Perhaps most worrying – and certainly bad news for Shaq – was the Securities and Exchange Commission’s recent investor alert very much aimed at those thinking about giving celebrity-backed SPACs a shot.
"The SEC recently issued an investor alert over the rise of the celebrity-backed SPAC..."
“Celebrity involvement in a SPAC does not mean that the investment in a particular SPAC or SPACs generally is appropriate for all investors,” the statement read. “Celebrities, like anyone else, can be lured into participating in a risky investment or may be better able to sustain the risk of loss. It is never a good idea to invest in a SPAC just because someone famous sponsors or invests in it or says it is a good investment.”
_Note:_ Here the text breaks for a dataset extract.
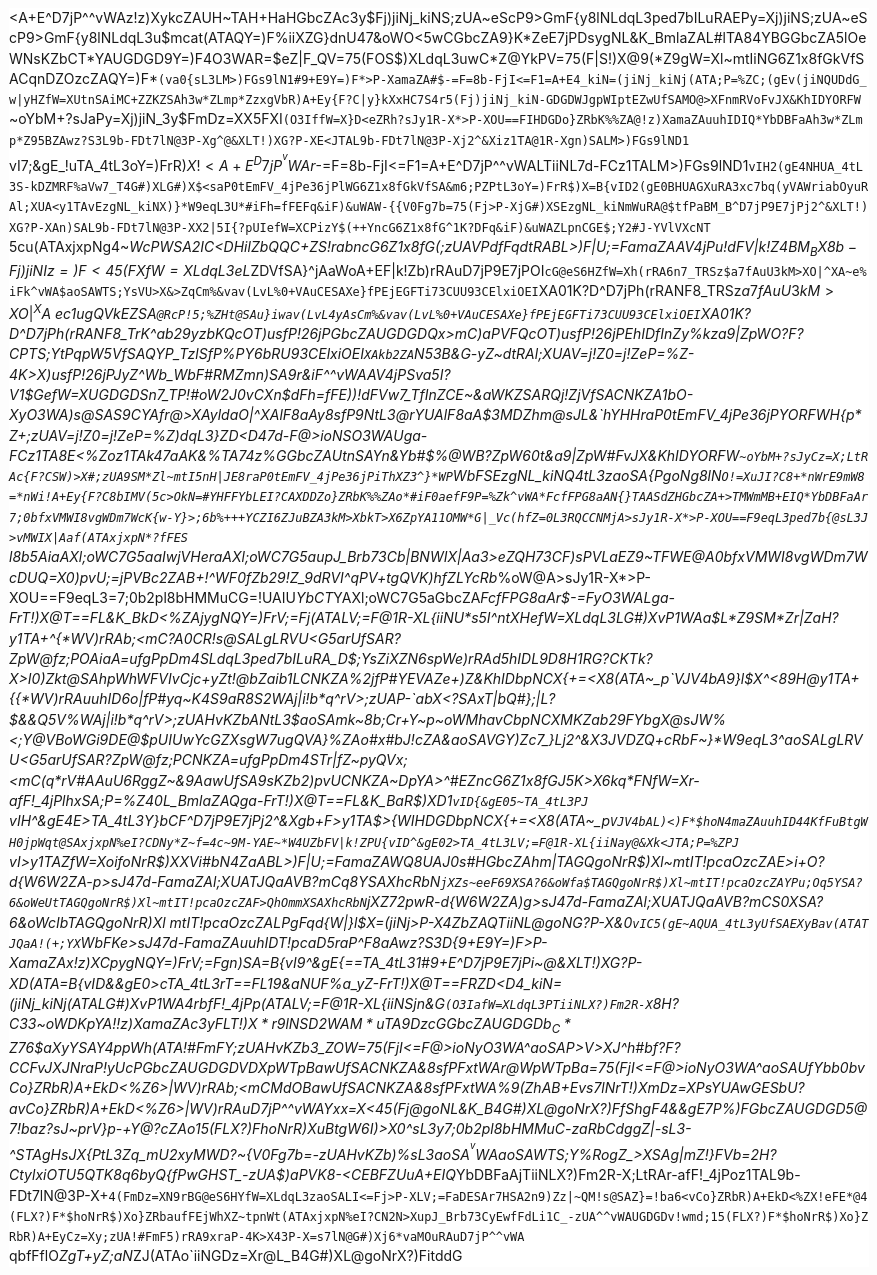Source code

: <A+E^D7jP^^vWAz!z)XykcZAUH~TAH+HaHGbcZAc3y$Fj)jiNj_kiNS;zUA~eScP9>GmF{y8lNLdqL3ped7bILuRAEPy=Xj)jiNS;zUA~eScP9>GmF{y8lNLdqL3u$mcat(ATAQY=)F%iiXZG}dnU47&oWO<5wCGbcZA9}K*ZeE7jPDsygNL&K_BmlaZAL#lTA84YBGGbcZA5lOeWNsKZbCT*YAUGDGD9Y=)F4O3WAR=$eZ|F_QV=75(FOS$)XLdqL3uwC*Z@YkPV=75(F|S!)X@9(*Z9gW=Xl~mtIiNG6Z1x8fGkVfSACqnDZOzcZAQY=)F*`(va0{sL3LM>)FGs9lN1#9+E9Y=)F*>P-XamaZA#$-=F=8b-FjI<=F1=A+E4_kiN=(jiNj_kiNj(ATA;P=%ZC;(gEv(jiNQUDdG_w|yHZfW=XUtnSAiMC+ZZKZSAh3w*ZLmp*ZzxgVbR)A+Ey{F?C|y}kXxHC7S4r5(Fj)jiNj_kiN-GDGDWJgpWIptEZwUfSAMO@>XFnmRVoFvJX&KhIDYORFW`~oYbM+?sJaPy=Xj)jiN_3y$FmDz=XX5FXI`(O3IffW=X}D<eZRh?sJy1R-X*>P-XOU==FIHDGDo}ZRbK%%ZA@!z)XamaZAuuhIDIQ*YbDBFaAh3w*ZLmp*Z95BZAwz?S3L9b-FDt7lN@3P-Xg^@&XLT!)XG?P-XE<JTAL9b-FDt7lN@3P-Xj2^&Xiz1TA@1R-Xgn)SALM>)FGs9lND1`vI7;&gE_!uTA_4tL3oY=)FrR$)X!<A+E^D7jP^^vWAr$-=F=8b-FjI<=F1=A+E^D7jP^^vWALTiiNL7d-FCz1TALM>)FGs9lND1`vIH2(gE4NHUA_4tL3S-kDZMRF%aVw7_T4G#)XLG#)X$<saP0tEmFV_4jPe36jPlWG6Z1x8fGkVfSA&m6;PZPtL3oY=)FrR$)X=B{vID2(gE0BHUAGXuRA3xc7bq(yVAWriabOyuRAl;XUA<y1TAvEzgNL_kiNX)}*W9eqL3U*#iFh=fFEFq&iF)&uWAW-{{V0Fg7b=75(Fj>P-XjG#)XSEzgNL_kiNmWuRA@$tfPaBM_B^D7jP9E7jPj2^&XLT!)XG?P-XAn)SAL9b-FDt7lN@3P-XX2|5I{?pUIefW=XCPizY$(++YncG6Z1x8fG^1K?DFq&iF)&uWAZLpnCGE$;Y2#J-YVlVXcNT`5cu(ATAxjxpNg4~*WcPWSA2IC<DHilZbQQC+ZS!rabncG6Z1x8fG(;zUAVPdfFqdtRABL>)F|U;=FamaZAAV4jP$u!dFV|k!Z4BM_BX8b-Fj)jiNIz=)F<45(FXfW=XLdqL3e$L*ZDVfSA}^jAaWoA+EF|k!Zb)rRAuD7jP9E7jPOI`cG@eS6HZfW=Xh(rRA6n7_TRSz$a7fAuU3kM>XO|^XA~e%iFk^vWA$aoSAWTS;YsVU>X&>ZqCm%&vav(LvL%0+VAuCESAXe}fPEjEGFTi73CUU93CElxiOEI`XA01K?D^D7jPh(rRANF8_TRSz$a7fAuU3kM>XO|^XA~e%iFk^vWAGXuRAUtnSAU!$_c1ugQVkEZSA`@RcP!5;%ZHt@SAu}iwav(LvL4yAsCm%&vav(LvL%0+VAuCESAXe}fPEjEGFTi73CUU93CElxiOEI`XA01K?D^D7jPh(rRANF8_TrK^ab29yzbKQcOT)usfP!26jPGbcZAUGDGDQx>mC$)aPVFQcOT)usfP!26jP$EhIDfIn*Zy%kza9|ZpWO?F?CPTS;YtPqpW5VfSAQYP_TzlSfP%PY6bRU93CElxiOEI`XAkb2ZA`N53B&G-yZ~dtRAl;XUAV=j!Z0=j!ZeP=%Z-4K>X)usfP!26jPJyZ^Wb_WbF#RM*Zmn)SA9r&iF^^vWAAV4jPSva5I?V1$GefW=XUGDGDSn7_TP!#oW2J0vCXn$dFh=fFE))!dFVw7_TfIn*ZCE~&aWKZSARQj!ZjVfSACNKZA1bO-XyO3WA)s@SAS9CYAfr@>XAyldaO|^XAlF8aAy8sfP9NtL3@rYUAlF8aA$3MDZhm@sJL&`hYHHraP0tEmFV_4jPe36jPYORFWH{p*Z+;zUAV=j!Z0=j!ZeP=%Z)dqL3}ZD<D47d-F@>ioNSO3WAUga-FCz1TA8E<%Zoz1TAk47aAK&%TA74z%GGbcZAUtnSAYn&Yb#$%@WB?ZpW60t&a9|ZpW#FvJX&KhIDYORFW`~oYbM+?sJyCz=X;LtRAc{F?CSW)>X#;zUA9SM*Zl~mtI5nH|JE8raP0tEmFV_4jPe36jPiThXZ3^}*WP`WbFSEzgNL_kiNQ4tL3zaoSA{PgoN*g8lN`O!=XuJI?C8+*nWrE9mW8=*nWi!A+Ey{F?C8bIMV(5c>OkN=#YHFFYbLEI?CAXDDZo}ZRbK%%ZAo*#iF0aefF9P=%Zk^vWA*FcfFPG8aAN{}TAASdZHGbcZA+>TMWmMB+EIQ*YbDBFaAr7;0bfxVMWI8vgWDm7WcK{w-Y}>;6b%+++YCZI6ZJuBZA3kM>XbkT>X6ZpYA11OMW*G|_Vc(hfZ=0L3RQCCNMjA>sJy1R-X*>P-XOU==F9eqL3ped7b{@sL3J>vMWIX|Aaf(ATAxjxpN*?fFES`l8b5AiaAXl;oWC7G5aaIwjVHeraAXl;oWC7G5aupJ_Brb73Cb|BNWIX|Aa3>$eZQH73CF)sPVLa$EZ9~TFWE@A0bfxVMWI8vgWDm7WcDUQ=X0)pvU;=jPVBc2ZAB+!^WF*0fZb29!Z_9dRVI^qPV+tgQVK)hfZLYcRb*_%oW@A>sJy1R-X*>P-XOU==F9eqL3=7;0b2pl8bHMMuCG=!UAIU*YbCT*YAXl;oWC7G5aGbcZA*FcfFPG8aAr$-=FyO3WALga-FrT!)X@T==FL&K_BkD<%ZAjygNQY=)FrV;=Fj(ATALV;=F@1R-XL{iiNU*s5I^ntXHefW=XLdqL3LG#)XvP1WAa$L*Z9SM*Zr|ZaH?y1TA+^{*WV)rRAb;<mC?A0CR!s@SALgLRVU<G5arUfSAR?ZpW@fz;POAiaA=ufgPpDm4SLdqL3ped7bILuRA_D$;YsZiXZN6spWe)rRAd5hIDL9D8H1RG?CKTk?X>I0)Zkt@SAhpWhWFVIvCjc+yZt!@bZaib1LCNKZA%2jfP#YEVAZe+)Z&KhIDbpNCX{+=<X8(ATA~_p`VJV4bA9}l$X^<89H@y1TA+{{*WV)rRAuuhID6o|fP#yq~K4S9aR8S2WAj|i!b*q^rV>;zUAP-`abX<?SAxT|bQ#};|L?$&&Q5V%WAj|i!b*q^rV>;zUAHvKZbANtL3$aoSAmk~8b;Cr+Y~p~oWMhavCbpNCXMKZab29FYbgX@sJW%<;Y@VBoWGi9DE@$pUIUwYcGZXsgW7ugQVA}%ZAo#x#bJ!cZA&aoSAVGY)Zc7_}Lj2^&X3JVDZQ+cRbF~}*W9eqL3^aoSALgLRVU<G5arUfSAR?ZpW@fz;PCNKZA=ufgPpDm4STr|fZ~pyQVx;<mC(q*rV#AAuU6RggZ~&9AawUfSA9sKZb2)pvUCNKZA~DpYA>^#EZncG6Z1x8fGJ5K>X6kq*FNfW=Xr-afF!_4jPlhxSA;P=%Z40L_BmlaZAQga-FrT!)X@T==FL&K_BaR$)XD1`vID{&gE05~TA_4tL3PJ`vIH^&gE4E>TA_4tL3Y}bCF^D7jP9E7jPj2^&Xgb+*F>y1TA$>{*WIHDGDbpNCX{+=<X8(ATA~_p`VJV4bAL)<)F*$hoN4maZAuuhID44KfFuBtgWH0jpWqt@SAxjxpN%eI?CDNy*Z~f=4c~9M-YAE~*W4UZbFV|k!ZPU{vID^&gE02>TA_4tL3LV;=F@1R-XL{iiNay@&Xk<JTA;P=%ZPJ`vI>y1TAZfW=XoifoNrR$)XXVi#bN4ZaABL>)F|U;=FamaZAWQ8UAJ0s#HGbcZAhm|TAGQgoNrR$)Xl~mtIT!pcaOzcZAE>i+O?d{*W6W2ZA-p>sJ47d-FamaZAl;XUATJQaAVB?mCq8YSAXhcRbN`jXZs~eeF69XSA?6&oWfa$TAGQgoNrR$)Xl~mtIT!pcaOzcZAYPu;Oq5YSA?6&oWeUtTAGQgoNrR$)Xl~mtIT!pcaOzcZAF>QhOmmXSAXhcRbN`jXZ72pwR-d{*W6W2ZA)g>sJ47d-FamaZAl;XUATJQaAVB?mCS0XSA?6&oWcIbTAGQgoNrR$)Xl~mtIT!pcaOzcZAL$PgFqd{*W|}l$X=(jiNj>P-X4ZbZAQTiiNL@goNG?P-X&0`vIC5(gE~AQUA_4tL3yUfSAEXyBav(ATATJQaA!(+;YX`WbFKe>sJ47d-FamaZAuuhIDT!pcaD5raP^F8aAwz?S3D{9+E9Y=)F*>P-XamaZAx!z)XCpygNQY=)FrV;=Fgn)SA=B{vI9^&gE{==TA_4tL31#9+E^D7jP9E7jPi~@&XLT!)XG?P-XD(ATA=B{vID&&gE0>cTA_4tL3rT==FL19&aNUF%a_yZ-FrT!)X@T==FRZD<D4_kiN=(jiNj_kiNj(ATALG#)XvP1WA4rbfF!_4jPp(ATALV;=F@1R-XL{iiNSjn&G`(O3IafW=XLdqL3PTiiNLX?)Fm2R-X`8H?C33~oWDKpYA!!z)XamaZAc3y$FLT!)X*r9lNSD2WAM*uTA9DzcGGbcZAUGDGDb_C*Z76$$aXyYSAY4ppWh(ATA!#FmFY;zUAHvKZb3_ZOW=75(FjI<=F@>ioNyO3WA^aoSAP>V>XJ^h#bf?F?CCFvJXJNraP!yUcPGbcZAUGDGDVDXpWT*pBawUfSACNKZA&8sfPFxtWAr@WpWT*pBa=75(FjI<=F@>ioNyO3WA^aoSAUf*Ybb0bvCo}ZRbR)A+EkD<%Z6>|*WV)rRAb;<mCMdOBawUfSACNKZA&8sfPFxtWA%9(*ZhAB+Evs7lNrT!)XmDz=XPsYUAwGESbU?avCo}ZRbR)A+EkD<%Z6>|*WV)rRAuD7jP^^vWAYxx=X<45(Fj@goNL&K_B4G#)XL@goNrX?)FfShgF4&&gE7P%)FGbcZAUGDGD5@7!baz?sJ~p*rV}p-+Y@?cZAo15(FLX?)F*$hoNrR$)XuBtgW6I)>X0^sL3y7;0b2pl8bHMMuC-zaRbCdggZ|-sL3-^STAgHsJX{PtL3Zq_mU2xyMWD?~{V0Fg7b=-zUAHvKZb)%sL3$aoSA^^vWA$aoSAWTS;Y%RogZ_>XSAg|m*Z!}FVb=2H?Cty<mC>lxiOTU5QTK8q6byQ{fPwGHST_-zUA$)aPVK8-<CEBF*ZUuA+EIQ*YbDBFaAjTiiNLX?)Fm2R-X;LtRAr-afF!_4jPoz1TAL9b-FDt7lN@3P-X+`4(FmDz=XN9rBG@eS6HYfW=XLdqL3zaoSALI<=Fj>P-XLV;=FaDESAr7HSA2n9)Zz|~QM!s@SAZ}=!ba6<vCo}ZRbR)A+EkD<%ZX!eFE*@4(FLX?)F*$hoNrR$)Xo}ZRbaufFEjWhXZ~tpnWt(ATAxjxpN%eI?CN2N>XupJ_Brb73CyEwfFdLi1C_-zUA^^vWAUGDGDv!wmd;15(FLX?)F*$hoNrR$)Xo}ZRbR)A+EyCz=Xy;zUA!#FmF5)rRA9xraP-4K>X43P-X=s7lN@G#)Xj6*vaMOuRAuD7jP^^vWA`qbfFflO*ZgT+yZ;aN*ZJ(ATAo`iiNGDz=Xr@L_B4G#)XL@goNrX?)FitddG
The statement comes not long after US television host and former hedge fund manager Jim Cramer (whose financial insight is widely valued in the US) opined that celebrity-backed SPACs “feel like an inside joke for the super-rich.”
“These newer SPACs increasingly feel like an inside joke for the super-rich and a way for celebrities to monetize their reputations,” Cramer said. “Believe me, you don’t want to invest in someone else’s inside joke, so please, please, please the way to prevent getting hurt [is to] do homework on the people and if there are businesses before you go near these things.”
Joke or no, as with all investments due diligence is always required. After all, putting your money to work just because a rapper, basketball star and former astronaut say so should never be considered a sound investment model.